Times are really hard out here. I feel like I am just staying afloat. I used to think that being an adult was the best thing in the world. When I was younger I couldn't wait to be grown. I thought I could do what I wanted to do it when I wanted to do it. I thought life would get easier. Little did I know...
If I could go back, I would definitely change some things. Some people that I have allowed in my life, I would never allow them in. There are others that I let go that I would do a better job of keeping them there. I would invest more. I would play a little more. I would do a lot of things differently, but there are some things that I would keep the same.
But as I live in today and get ready for tomorrow, I am just treading water. I found the thing that makes me happy, but reality of life sometimes gets in the way. Life's needs sometimes supersede life's wants. Things have to be trimmed. Can't go on many vacations. Christmas won't be as lavish.

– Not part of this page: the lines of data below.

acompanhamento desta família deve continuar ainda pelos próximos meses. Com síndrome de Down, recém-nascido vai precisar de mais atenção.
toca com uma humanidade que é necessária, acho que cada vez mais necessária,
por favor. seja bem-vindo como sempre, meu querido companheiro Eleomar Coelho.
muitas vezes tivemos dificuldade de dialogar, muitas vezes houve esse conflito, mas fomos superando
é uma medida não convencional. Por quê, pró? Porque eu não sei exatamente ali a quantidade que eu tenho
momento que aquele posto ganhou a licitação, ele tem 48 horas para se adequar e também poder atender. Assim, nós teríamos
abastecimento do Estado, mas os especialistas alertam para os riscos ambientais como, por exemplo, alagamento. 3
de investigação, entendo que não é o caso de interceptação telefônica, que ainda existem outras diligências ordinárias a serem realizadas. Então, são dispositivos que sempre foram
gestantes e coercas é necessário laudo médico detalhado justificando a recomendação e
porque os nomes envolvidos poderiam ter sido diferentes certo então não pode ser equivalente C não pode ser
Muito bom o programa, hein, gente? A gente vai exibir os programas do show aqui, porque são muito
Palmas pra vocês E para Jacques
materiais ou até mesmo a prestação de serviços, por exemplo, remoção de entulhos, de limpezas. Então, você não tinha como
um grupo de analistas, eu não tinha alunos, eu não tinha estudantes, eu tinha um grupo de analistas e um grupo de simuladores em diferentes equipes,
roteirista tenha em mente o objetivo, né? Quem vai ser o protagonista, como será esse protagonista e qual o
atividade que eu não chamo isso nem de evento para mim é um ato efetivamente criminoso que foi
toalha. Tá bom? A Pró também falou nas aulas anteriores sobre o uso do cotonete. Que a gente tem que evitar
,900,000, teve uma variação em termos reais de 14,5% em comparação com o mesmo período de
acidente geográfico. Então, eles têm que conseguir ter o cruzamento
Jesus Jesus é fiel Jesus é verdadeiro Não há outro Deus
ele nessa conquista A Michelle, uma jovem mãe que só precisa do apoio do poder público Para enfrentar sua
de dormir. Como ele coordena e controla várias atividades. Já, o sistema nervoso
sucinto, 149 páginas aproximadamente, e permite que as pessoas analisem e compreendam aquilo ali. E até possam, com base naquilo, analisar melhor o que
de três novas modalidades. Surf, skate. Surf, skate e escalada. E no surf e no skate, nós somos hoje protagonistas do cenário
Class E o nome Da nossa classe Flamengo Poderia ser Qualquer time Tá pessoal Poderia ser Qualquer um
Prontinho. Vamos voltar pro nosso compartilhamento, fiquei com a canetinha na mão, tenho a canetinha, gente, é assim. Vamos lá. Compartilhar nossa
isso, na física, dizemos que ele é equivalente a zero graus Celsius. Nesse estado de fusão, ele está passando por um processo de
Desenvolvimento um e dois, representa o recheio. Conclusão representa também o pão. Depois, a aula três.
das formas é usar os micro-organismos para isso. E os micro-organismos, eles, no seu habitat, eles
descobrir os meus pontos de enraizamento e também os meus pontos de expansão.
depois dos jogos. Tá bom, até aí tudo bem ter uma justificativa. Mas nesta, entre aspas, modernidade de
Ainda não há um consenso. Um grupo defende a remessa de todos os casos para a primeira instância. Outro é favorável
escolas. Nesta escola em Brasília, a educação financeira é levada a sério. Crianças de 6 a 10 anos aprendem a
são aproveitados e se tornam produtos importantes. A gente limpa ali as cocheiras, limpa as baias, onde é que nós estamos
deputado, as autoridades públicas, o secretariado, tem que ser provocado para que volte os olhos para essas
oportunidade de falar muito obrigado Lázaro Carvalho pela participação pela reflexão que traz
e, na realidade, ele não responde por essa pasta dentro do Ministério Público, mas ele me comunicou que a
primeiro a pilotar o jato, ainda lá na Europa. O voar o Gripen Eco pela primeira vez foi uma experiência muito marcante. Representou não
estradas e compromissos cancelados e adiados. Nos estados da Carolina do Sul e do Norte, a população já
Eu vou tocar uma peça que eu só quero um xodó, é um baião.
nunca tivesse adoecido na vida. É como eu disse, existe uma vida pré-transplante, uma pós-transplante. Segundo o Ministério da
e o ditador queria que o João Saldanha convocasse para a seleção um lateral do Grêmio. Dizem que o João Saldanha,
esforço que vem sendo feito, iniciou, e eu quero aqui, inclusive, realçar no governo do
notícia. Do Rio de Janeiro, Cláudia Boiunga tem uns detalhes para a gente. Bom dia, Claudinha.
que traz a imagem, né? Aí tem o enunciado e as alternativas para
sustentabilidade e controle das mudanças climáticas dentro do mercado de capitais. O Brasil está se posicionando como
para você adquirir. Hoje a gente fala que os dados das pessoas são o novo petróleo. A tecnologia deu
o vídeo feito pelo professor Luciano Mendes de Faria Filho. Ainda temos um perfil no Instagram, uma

Some things like eating out, going to movies, getting the latest outfit have to be sacrificed to make sure the needs have been taken care of.
I have been in worst situations. God has always stayed there and gotten me through. That doesn't mean that during those trials I didn't start to doubt. But like my friend told me "you're a fighter". I am. So I continue to fight through this trial. It won't always be this way. I am very blessed to have a job, health and people in my life that I love and care for.
So know that I won't be "blue" forever. It only lasts a short period "Thank God". But I appreciate my "true friends" that already know this, give me a kiss on the forehead or a big hug, and let me know that they are there just for listening. I love and appreciate that so much. That is the best way to get through a trial in my opinion.